The First Twenty Minutes of Assassin’s Creed II

The first thing that happens when you fire up Assassin’s Creed II is a boring voice-over summary of everything that happened in Assassin’s Creed I. I should have skipped this, because I don’t care about what happened in AC1, and I never intend to play it anyway. Hopefully this whole mess was skippable.

Now, I had watched a buddy play some of this game, and it looked pretty cool. He flew around Italy on magic clockwork wings, and that looked pretty aces to me. I mean, that’s why I asked to borrow the game, you know?

But apparently he gave me the wrong game, because I didn’t get to fly anywhere on magic wings. Some mean lady came in and woke me up, then led me through a long series of boring futuristic hallways to a boring futuristic elevator. We came across a guard, and I got to stand there and watch her fight him. Then she stuffed me in a trunk and took me to some dude’s apartment where I got yelled at by more mean NPCs, and then they put me in a time machine or something.

“Cool,” I thought. “Now I get to go back to Italy and get my magic wings.”

Except, no, I’m some schmuck in a fistfight on the street. Well, okay; real gameplay. I’ll take it. I had two buttons: punch and grab. As far as I can tell you have two options here: punch guys over and over until they fall down, or grab them and then sloooooowly drag them over to the side of the road so you can throw them off the bridge.

Halfway through the fight some guy came up and said, “Pretty good! Now fight a bunch more guys.” And then more guys showed up. More punching, more dragging, yadda yadda.

I was pretty bored when all that was over so I shut the game off. Apparently they figured that experience was worth 60 gamerscore, though, so I have that going for me.

I know this is an unfair assessment and there is more game here… but man. Way to blow a first impression, AC2! Those guys should have figured out how to put the magic wings within the first five minutes.

The two games aren’t comparable on any meaningful level, but FF13 started with the hero kicking ass on a train, followed immediately by a bunch of civilians getting shot. Then gameplay. Even that isn’t preferable to a game that starts you right in the action, though, and I can’t remember the last time a game did that. Maybe I need to look into this God of War jazz everyone’s always talking about.

I’m feeling pretty sick tonight, and on top of that bummed that I couldn’t drag my pasty white ass out of the house to go to my weekly tabletop game. So maybe it’s just my sour mood talking, and not any real fault of AC2’s. On the other hand, though, the game started with me walking down a series of boring hallways, so maybe it deserves what I’m giving it.
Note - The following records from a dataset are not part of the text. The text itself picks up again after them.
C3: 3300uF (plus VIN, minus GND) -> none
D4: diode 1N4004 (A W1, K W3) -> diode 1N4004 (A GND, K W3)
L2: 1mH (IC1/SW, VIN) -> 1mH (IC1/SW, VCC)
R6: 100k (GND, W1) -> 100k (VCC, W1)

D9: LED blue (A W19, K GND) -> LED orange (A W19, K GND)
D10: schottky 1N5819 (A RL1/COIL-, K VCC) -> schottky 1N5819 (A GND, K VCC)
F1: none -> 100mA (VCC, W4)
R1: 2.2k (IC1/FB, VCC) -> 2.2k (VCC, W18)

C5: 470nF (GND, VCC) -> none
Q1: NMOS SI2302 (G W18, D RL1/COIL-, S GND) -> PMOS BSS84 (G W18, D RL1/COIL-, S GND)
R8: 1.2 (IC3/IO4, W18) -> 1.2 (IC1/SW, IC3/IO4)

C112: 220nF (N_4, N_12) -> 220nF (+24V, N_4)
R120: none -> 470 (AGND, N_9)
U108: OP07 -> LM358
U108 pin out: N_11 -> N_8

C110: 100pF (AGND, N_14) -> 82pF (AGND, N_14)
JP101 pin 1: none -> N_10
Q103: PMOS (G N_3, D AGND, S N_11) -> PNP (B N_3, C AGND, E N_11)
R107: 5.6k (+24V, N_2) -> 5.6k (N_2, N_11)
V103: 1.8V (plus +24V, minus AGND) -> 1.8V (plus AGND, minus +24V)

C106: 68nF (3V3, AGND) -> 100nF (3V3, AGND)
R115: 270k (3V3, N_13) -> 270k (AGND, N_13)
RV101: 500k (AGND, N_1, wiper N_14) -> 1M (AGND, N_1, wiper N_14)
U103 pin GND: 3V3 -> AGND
I’ll play it some more tomorrow.

2 comments to The First Twenty Minutes of Assassin’s Creed II

  • Merus

    You only get the magic wings during one gameplay sequence late in the game, and you never see them again. It’s not much of a selling point, to be honest.

  • Nicola Nomali

    Which isn’t to say they weren’t featured prominently in the game’s advertising. I guess that indicates that Ubisoft’s marketing department is better at recognizing their games’ strong points than their actual designers.